Key West style architecture

January 23, 2016
Coastal Floor Plan - Sunset

By Tom Hambright, Monroe County Historian

This small coral island's strategic location has played a major role in its history and a part in the development of the United States and Florida. Key West is on the treacherous Florida Reefs and lies at the western gateway to the Florida Straits, one of the world's busiest sea lanes. Across the Florida Straits are Cuba and the Bahamas, Key West's foreign neighbors.

Native people settled on the island up to 1, 000 years before the Europeans arrived. Legend maintains bones were left on sand dunes along the south shore of the island and later when the Spanish explorers found the bones, they named the island Cayo Hueso which means Bone Island. Hueso is pronounced "weso;" the English corrupted it into "Key West."

Juan Pablo Salas, a Spanish military officer of St. Augustine, received the island as a land grant in 1815. When Florida became a territory of the United States in 1821, Salas sold the island to John Simonton, an American businessman, for $2, 000. Simonton was aware of the island's deep and natural harbor and its strategic location. Simonton would soon take in John Whitehead, John Fleming and Pardon Greene as partners.

In 1822, the Navy ordered Lt. Matthew C. Perry to the island to make a survey and to claim it as part of the U.S. Territory of Florida. The next year Commodore David Porter arrived and established the first Naval Station on the island as a base for his Anti-Pirate Squadron. From here he was able to clear the Caribbean of pirates.

In 1823, Monroe County, named for President Monroe, was created.

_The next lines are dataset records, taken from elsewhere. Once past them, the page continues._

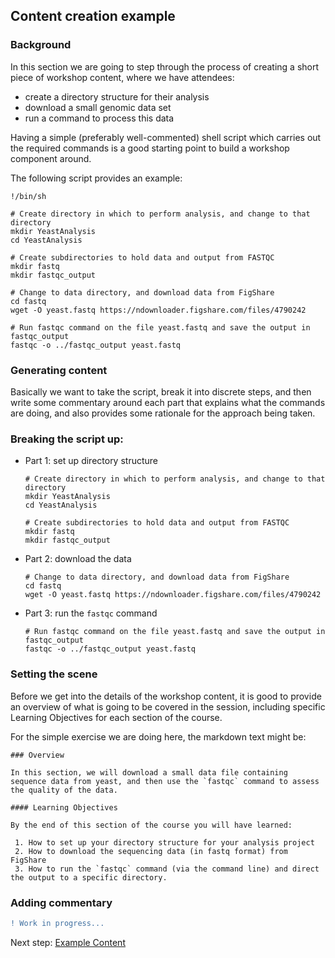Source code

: ## Content creation example


### Background

In this section we are going to step through the process of creating a short piece of workshop content, where we have attendees:

 - create a directory structure for their analysis
 - download a small genomic data set
 - run a command to process this data 

Having a simple (preferably well-commented) shell script which carries out the required commands is a good starting point to build a workshop component around.

The following script provides an example:

```
!/bin/sh

# Create directory in which to perform analysis, and change to that directory
mkdir YeastAnalysis
cd YeastAnalysis

# Create subdirectories to hold data and output from FASTQC
mkdir fastq
mkdir fastqc_output

# Change to data directory, and download data from FigShare
cd fastq
wget -O yeast.fastq https://ndownloader.figshare.com/files/4790242

# Run fastqc command on the file yeast.fastq and save the output in fastqc_output
fastqc -o ../fastqc_output yeast.fastq
```

### Generating content

Basically we want to take the script, break it into discrete steps, and then write some commentary around each part that explains what the commands are doing, and also provides some rationale for the approach being taken.

### Breaking the script up:

 - Part 1: set up directory structure

    ```
    # Create directory in which to perform analysis, and change to that directory
    mkdir YeastAnalysis
    cd YeastAnalysis

    # Create subdirectories to hold data and output from FASTQC
    mkdir fastq
    mkdir fastqc_output
    ```

- Part 2: download the data

    ```
    # Change to data directory, and download data from FigShare
    cd fastq
    wget -O yeast.fastq https://ndownloader.figshare.com/files/4790242
    ```

- Part 3: run the `fastqc` command

    ```
    # Run fastqc command on the file yeast.fastq and save the output in fastqc_output
    fastqc -o ../fastqc_output yeast.fastq
    ```

### Setting the scene

Before we get into the details of the workshop content, it is good to provide an overview of what is going to be covered in the session, including specific Learning Objectives for each section of the course.

For the simple exercise we are doing here, the markdown text might be:

```
### Overview

In this section, we will download a small data file containing sequence data from yeast, and then use the `fastqc` command to assess the quality of the data.

#### Learning Objectives

By the end of this section of the course you will have learned:

 1. How to set up your directory structure for your analysis project
 2. How to download the sequencing data (in fastq format) from FigShare
 3. How to run the `fastqc` command (via the command line) and direct the output to a specific directory.
```

### Adding commentary

```diff
! Work in progress...
```

Next step: [Example Content](https://github.com/genomicsaotearoa/ga-workshop-tutorial/tree/main/3.ExampleContent)
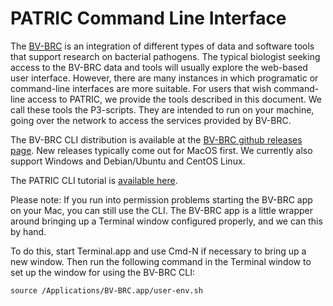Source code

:# PATRIC Command Line Interface

The [BV-BRC](https://www.bv-brc.org) is an integration of different types
of data and software tools that support research on bacterial
pathogens. The typical biologist seeking access to the BV-BRC data and
tools will usually explore the web-based user interface. However,
there are many instances in which programatic or command-line
interfaces are more suitable. For users that wish command-line access
to PATRIC, we provide the tools described in this document. We call
these tools the P3-scripts. They are intended to run on your machine,
going over the network to access the services provided by BV-BRC.

The BV-BRC CLI distribution is available at the [BV-BRC github
releases
page](https://github.com/BV-BRC/BV-BRC-CLI/releases). New
releases typically come out for MacOS first. We currently also support
Windows and Debian/Ubuntu and CentOS Linux.

The PATRIC CLI tutorial is [available here](https://www.bv-brc.org/docs/cli_tutorial/index.html).

Please note: If you run into permission problems starting the BV-BRC
app on your Mac, you can still use the CLI. The BV-BRC app is a little
wrapper around bringing up a Terminal window configured properly, and
we can this by hand.

To do this, start Terminal.app and use Cmd-N if necessary to bring up
a new window. Then run the following command in the Terminal window to
set up the window for using the BV-BRC CLI:

```
source /Applications/BV-BRC.app/user-env.sh
```
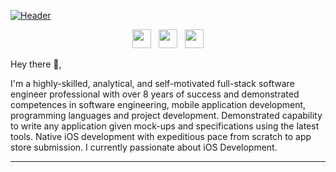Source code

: [![Header](https://github.com/gsanguino/gsanguino-github.io/blob/master/template.png "Header")](https://github.com/gsanguino/gsanguino-github.io)

<p align='center'>
<a href="https://twitter.com/genesissanguino"><img height="30" src="https://github.com/stephenajulu/WaylonWalker/blob/main/icon/twitter.png?raw=true"></a>&nbsp;&nbsp;
<a href="https://instagram.com/gskflute"><img height="30" src="https://github.com/stephenajulu/WaylonWalker/blob/main/icon/instagram.jpg?raw=true"></a>&nbsp;&nbsp;
<a href="https://www.linkedin.com/in/gsk13/"><img height="30" src="https://github.com/stephenajulu/WaylonWalker/blob/main/icon/linkedin.png?raw=true"></a>
</p>

Hey there 👋,

I'm a highly-skilled, analytical, and self-motivated full-stack software engineer professional with over 8 years of success and demonstrated competences in software engineering, mobile application development, programming languages and project development. Demonstrated capability to write any application given mock-ups and specifications using the latest tools. Native iOS development with expeditious pace from scratch to app store submission. I currently passionate about iOS Development.
 
  ---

The County originally included all of South Florida. Although Key West was made the county seat, it was not until 1828 that it became incorporated as a city. By 1831, an Army post had been established and in 1845 the construction of two great forts, Fort Jefferson at the Dry Tortugas and Fort Taylor in Key West, had begun. Due to the military presence and a civilian population, which did not favor the Confederate States, Key West was the only southern city to remain in the Union for the Civil War. The Navy's Gulf Blockading Squadron brought a total of 199 captured ships, attempting to run the Union blockade of the Confederate States, to Key West to be adjudicated in the Federal Court.

The first white American settlers on the island were New Englanders and Bahamians who were wreckers and fishermen. Wreckers saved ships stranded on the Florida Reef and were regulated by the Federal Court in Key West, which awarded the wreckers a percentage of the ships and cargoes saved. Several great fortunes were made from this industry. The construction of lighthouses on the reef began the decline of wrecking but the sea-going men developed other sources of income from the sponging, shipping, and fishing industries.